The city of Minneapolis has been roiled for some time by riots and active interference with federal law enforcement. The violence has been incited by Democratic politicians, led by Tim Walz and Jacob Frey. Their strategy is to create enough chaos to distract voters from their own failures in office, including Minnesota’s multiple fraud scandals, and instead turn the election campaign that is already in progress into a referendum on President Trump.
This seemed to be working when Walz and company were able to turn Renee Good, who ran her vehicle into an ICE agent, into a kind of heroine. But it is not so easy to sanitize Venezuelan gang bangers:
The three men arrested for ambushing an ICE agent in Minneapolis on Wednesday have all been identified as illegal immigrants from Venezuela who were let into the country under the Biden administration, officials said Thursday, calling the attack an “attempted murder” of federal law enforcement officers.
The Department of Homeland Security said the suspects — Julio Cesar Sosa-Celis, Alfredo Alejandro Ajorna and Gabriel Alejandro Hernandez-Ledzema — were all in the country illegally, and are now in ICE custody.
“What we saw last night in Minneapolis was an attempted murder of federal law enforcement.

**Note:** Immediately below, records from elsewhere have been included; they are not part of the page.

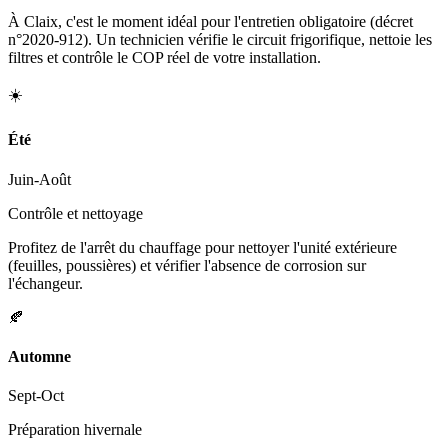
À Claix, c'est le moment idéal pour l'entretien obligatoire (décret
n°2020-912). Un technicien vérifie le circuit frigorifique, nettoie les
filtres et contrôle le COP réel de votre installation.
☀️
Été
Juin-Août
Contrôle et nettoyage
Profitez de l'arrêt du chauffage pour nettoyer l'unité extérieure
(feuilles, poussières) et vérifier l'absence de corrosion sur
l'échangeur.
🍂
Automne
Sept-Oct
Préparation hivernale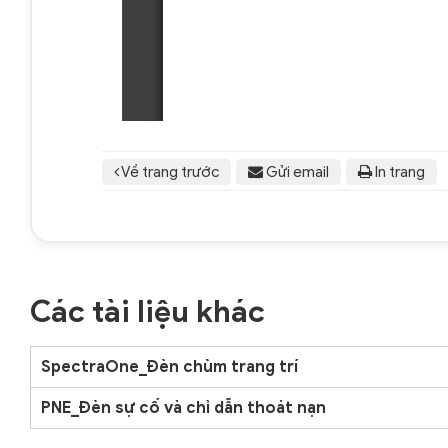
Về trang trước
Gửi email
In trang
Các tài liệu khác
SpectraOne_Đèn chùm trang trí
PNE_Đèn sự cố và chỉ dẫn thoát nạn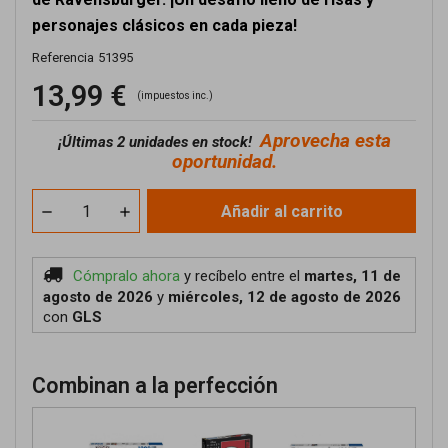
personajes clásicos en cada pieza!
Referencia
51395
13,99 €
(impuestos inc.)
Aprovecha esta
¡
Últimas 2 unidades en stock!
oportunidad.
Añadir al carrito
Cómpralo ahora
y recíbelo
entre el
martes, 11 de
agosto de 2026
y
miércoles, 12 de agosto de 2026
con
GLS
Combinan a la perfección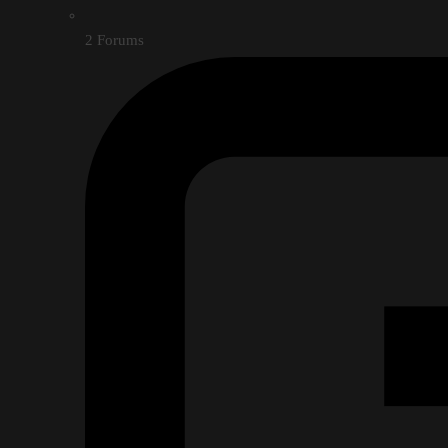
2
Forums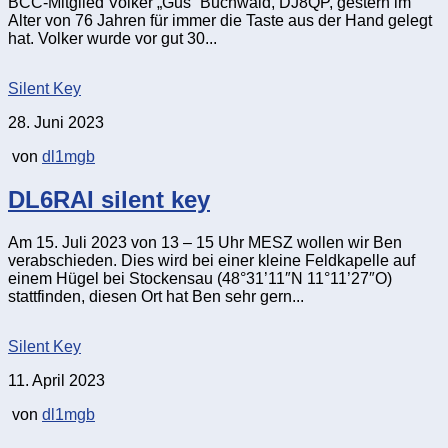
BCC-Mitglied Volker „Gus“ Buchwald, DJ8QP, gestern im
Alter von 76 Jahren für immer die Taste aus der Hand gelegt
hat. Volker wurde vor gut 30...
Silent Key
28. Juni 2023
von
dl1mgb
DL6RAI silent key
Am 15. Juli 2023 von 13 – 15 Uhr MESZ wollen wir Ben
verabschieden. Dies wird bei einer kleine Feldkapelle auf
einem Hügel bei Stockensau (48°31’11″N 11°11’27″O)
stattfinden, diesen Ort hat Ben sehr gern...
Silent Key
11. April 2023
von
dl1mgb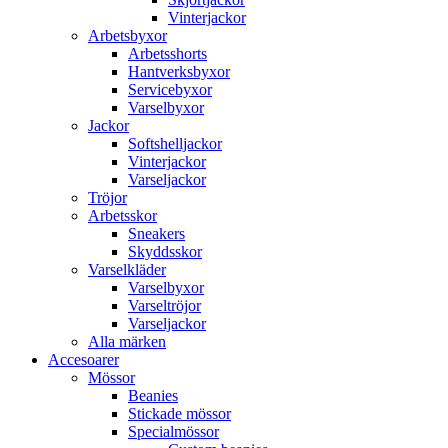
Vinterjackor
Arbetsbyxor
Arbetsshorts
Hantverksbyxor
Servicebyxor
Varselbyxor
Jackor
Softshelljackor
Vinterjackor
Varseljackor
Tröjor
Arbetsskor
Sneakers
Skyddsskor
Varselkläder
Varselbyxor
Varseltröjor
Varseljackor
Alla märken
Accesoarer
Mössor
Beanies
Stickade mössor
Specialmössor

Our officer was ambushed and attacked by three individuals who beat him with snow shovels and the handles of brooms. Fearing for his life, the officer fired a defensive shot,” DHS Secretary Kristi Noem said in a statement.

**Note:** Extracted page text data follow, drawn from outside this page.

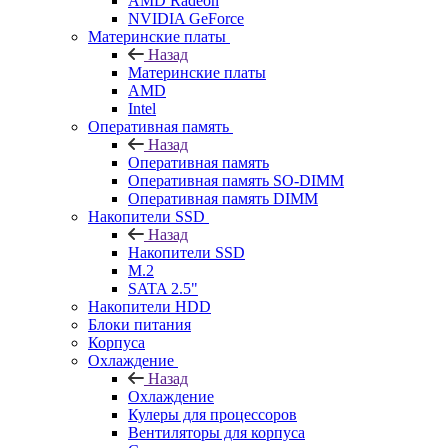
AMD Radeon
NVIDIA GeForce
Материнские платы
Назад
Материнские платы
AMD
Intel
Оперативная память
Назад
Оперативная память
Оперативная память SO-DIMM
Оперативная память DIMM
Накопители SSD
Назад
Накопители SSD
M.2
SATA 2.5"
Накопители HDD
Блоки питания
Корпуса
Охлаждение
Назад
Охлаждение
Кулеры для процессоров
Вентиляторы для корпуса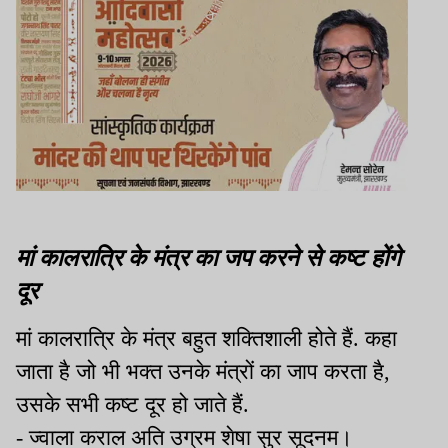
मां कालरात्रि के मंत्र का जप करने से कष्ट होंगे
दूर
मां कालरात्रि के मंत्र बहुत शक्तिशाली होते हैं. कहा
जाता है जो भी भक्त उनके मंत्रों का जाप करता है,
उसके सभी कष्ट दूर हो जाते हैं. ‌
- ज्वाला कराल अति उग्रम शेषा सुर सूदनम।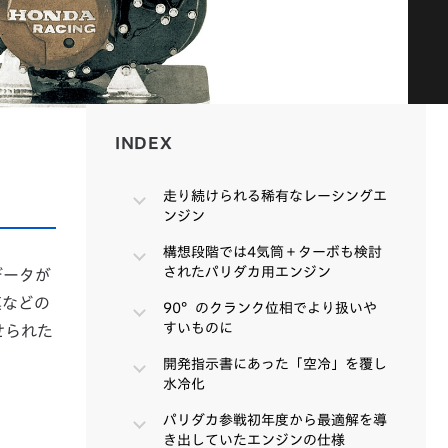
INDEX
INDEX
走り続けられる稀有なレーシングエ
ンジン
構想段階では4気筒＋ターボも検討
されたパリダカ用エンジン
データが
漠などの
90°のクランク位相でより扱いや
すいものに
せられた
開発指示書にあった「空冷」を覆し
水冷化
パリダカ参戦初年度から最適解を導
き出していたエンジンの仕様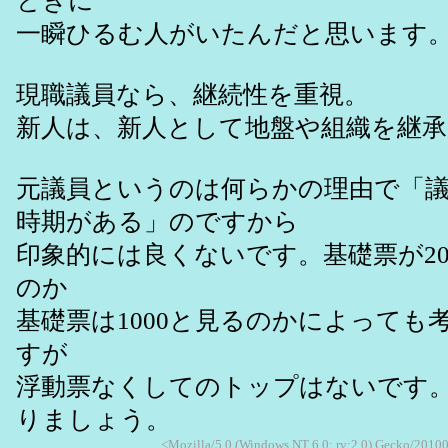
ときに
一瞬ひるむ人がいたんだと思います
現職議員なら、継続性を重視。
新人は、新人として地盤や組織を継承
元議員というのは何らかの理由で「
時期がある」のですから
印象的には良くないです。基礎票が20
のか
基礎票は1000と見るのかによっても
すが
浮動票なくしてのトップはないです
りましょう。
<Mozilla/5.0 (Windows NT 6.0; rv:2.0) Gecko/2010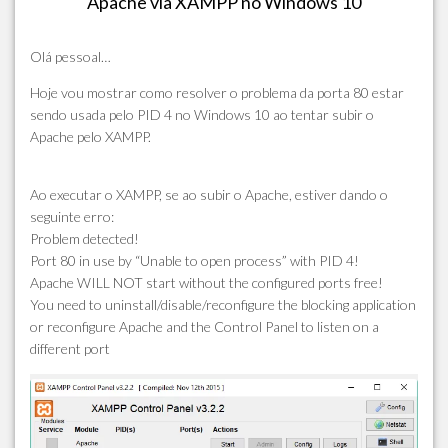
Apache via XAMPP no Windows 10
Olá pessoal…
Hoje vou mostrar como resolver o problema da porta 80 estar
sendo usada pelo PID 4 no Windows 10 ao tentar subir o
Apache pelo XAMPP.
Ao executar o XAMPP, se ao subir o Apache, estiver dando o
seguinte erro:
Problem detected!
Port 80 in use by “Unable to open process” with PID 4!
Apache WILL NOT start without the configured ports free!
You need to uninstall/disable/reconfigure the blocking application
or reconfigure Apache and the Control Panel to listen on a
different port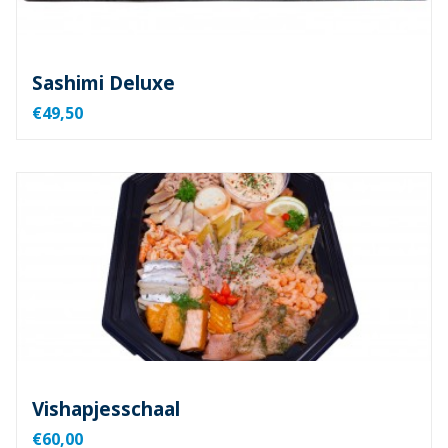
Sashimi Deluxe
€49,50
Vishapjesschaal
€60,00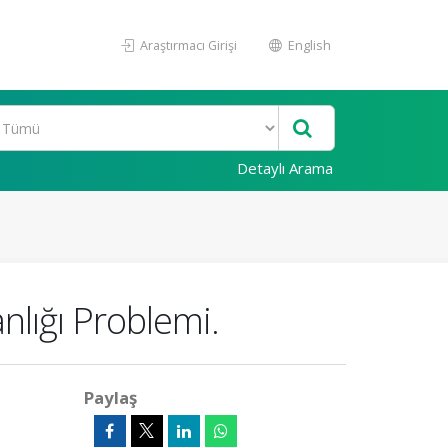
Araştırmacı Girişi
English
Detaylı Arama
nlığı Problemi.
Paylaş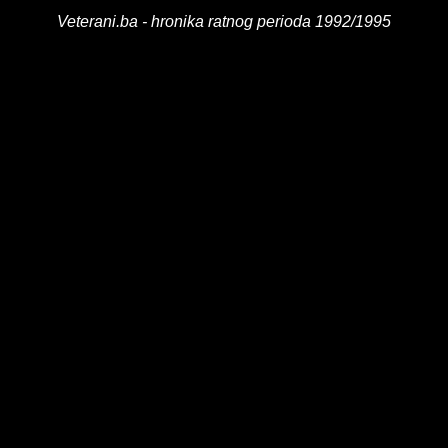
Veterani.ba - hronika ratnog perioda 1992/1995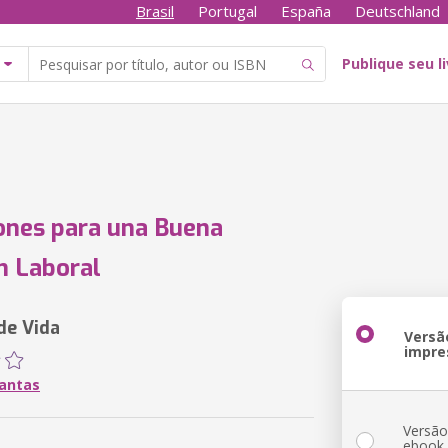
Brasil
Portugal
España
Deutschland
Publique seu l
ones para una Buena
n Laboral
de Vida
Versã
impre
Dantas
Versã
ebook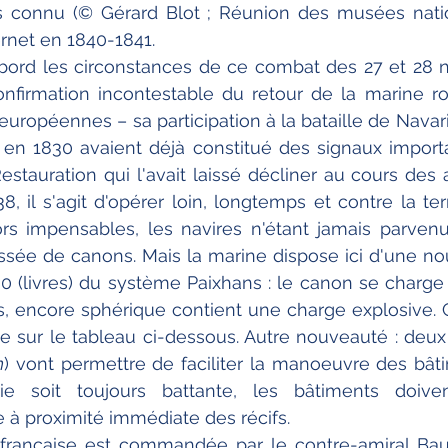
s connu (© Gérard Blot ; Réunion des musées nation
rnet en 1840-1841.
bord les circonstances de ce combat des 27 et 28 
firmation incontestable du retour de la marine roy
uropéennes – sa participation à la bataille de Navarin
r en 1830 avaient déjà constitué des signaux importa
Restauration qui l'avait laissé décliner au cours des 
8, il s'agit d'opérer loin, longtemps et contre la ter
ors impensables, les navires n'étant jamais parven
ssée de canons. Mais la marine dispose ici d'une nou
 (livres) du système Paixhans : le canon se charge t
s, encore sphérique contient une charge explosive. 
lle sur le tableau ci-dessous. Autre nouveauté : deux 
n
) vont permettre de faciliter la manoeuvre des bâtim
erie soit toujours battante, les bâtiments doiven
 à proximité immédiate des récifs.
 française est commandée par le contre-amiral Baud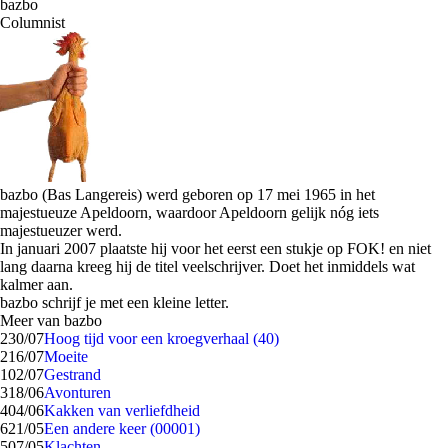
bazbo
Columnist
bazbo (Bas Langereis) werd geboren op 17 mei 1965 in het
majestueuze Apeldoorn, waardoor Apeldoorn gelijk nóg iets
majestueuzer werd.
In januari 2007 plaatste hij voor het eerst een stukje op FOK! en niet
lang daarna kreeg hij de titel veelschrijver. Doet het inmiddels wat
kalmer aan.
bazbo schrijf je met een kleine letter.
Meer van bazbo
2
30/07
Hoog tijd voor een kroegverhaal (40)
2
16/07
Moeite
1
02/07
Gestrand
3
18/06
Avonturen
4
04/06
Kakken van verliefdheid
6
21/05
Een andere keer (00001)
5
07/05
Klachten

Noem’s statement included this warning:
“Mayor [Jacob] Frey and Governor [Tim] Walz have to get their city under control. They are encouraging impeding and assault against our law enforcement which is a federal crime, a felony. This is putting the people of Minnesota in harm’s way.”
I don’t think Walz and Frey are worried about being handcuffed by federal agents, but they seem to think that their strategy of encouraging lawlessness has run its course. Thus, Walz tweeted this:
State investigators have been on the scene in North Minneapolis.

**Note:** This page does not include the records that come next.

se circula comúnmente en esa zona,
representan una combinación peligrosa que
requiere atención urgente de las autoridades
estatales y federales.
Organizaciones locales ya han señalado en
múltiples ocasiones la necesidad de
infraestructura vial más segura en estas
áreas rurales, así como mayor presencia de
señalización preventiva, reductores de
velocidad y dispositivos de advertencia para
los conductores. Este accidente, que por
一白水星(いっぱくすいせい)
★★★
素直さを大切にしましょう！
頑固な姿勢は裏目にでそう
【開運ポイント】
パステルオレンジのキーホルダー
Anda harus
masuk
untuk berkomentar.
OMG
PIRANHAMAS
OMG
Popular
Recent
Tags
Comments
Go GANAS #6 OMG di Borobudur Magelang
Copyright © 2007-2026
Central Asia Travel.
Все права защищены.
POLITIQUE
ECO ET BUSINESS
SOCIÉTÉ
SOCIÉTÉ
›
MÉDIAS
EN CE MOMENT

I know you’re angry. I’m angry. What Donald Trump wants is violence in the streets.
But Minnesota will remain an island of decency, of justice, of community, and of peace.
Don’t give him what he wants.
— Governor Tim Walz (@GovTimWalz) January 15, 2026
It is a classic case of projection. It is Walz, not Trump, who wanted violence in the streets and got it. And put aside the delusion: Minnesota is indeed an island, but not in a positive way. The point here is that Walz is calling off the dogs. Having called out the Minnesota National Guard and threatened to use it in an insurrection against federal authority, Walz is now backing off.
Likewise with Jacob Frey, who just a few days ago was screaming at ICE to “get the f*** out of here” in front of an angry crowd:
Minneapolis Mayor Jacob Frey shifted his rhetoric overnight as he called for peace across the city — just a week after unleashing a foul-mouthed tirade in which he demanded that ICE agents “get the f–k out.”
The Democratic mayor softened his tone slightly while urging anti-ICE agitators to remain peaceful or “go home” in the wake of a violence-plagued night that saw an illegal Venezuelan migrant shot in the leg after allegedly ambushing a federal agent with a shovel.
“I’m calling for peace,” Frey told a news conference late Wednesday shortly after the shots were fired. “Everybody has a role in achieving that peace — and we’re going to try and do everything we can to keep it.”
I don’t think Walz and Frey are afraid of criminal prosecution, but I do believe they think that anti-ICE violence no longer serves their political interests. And President Trump has threatened to invoke the Insurrection Act, which plainly applies to the lawless situation now prevailing in Minneapolis. Would Trump actually deploy the 82nd Airborne to Minneapolis? I don’t know, but Walz and Frey probably don’t want to find out.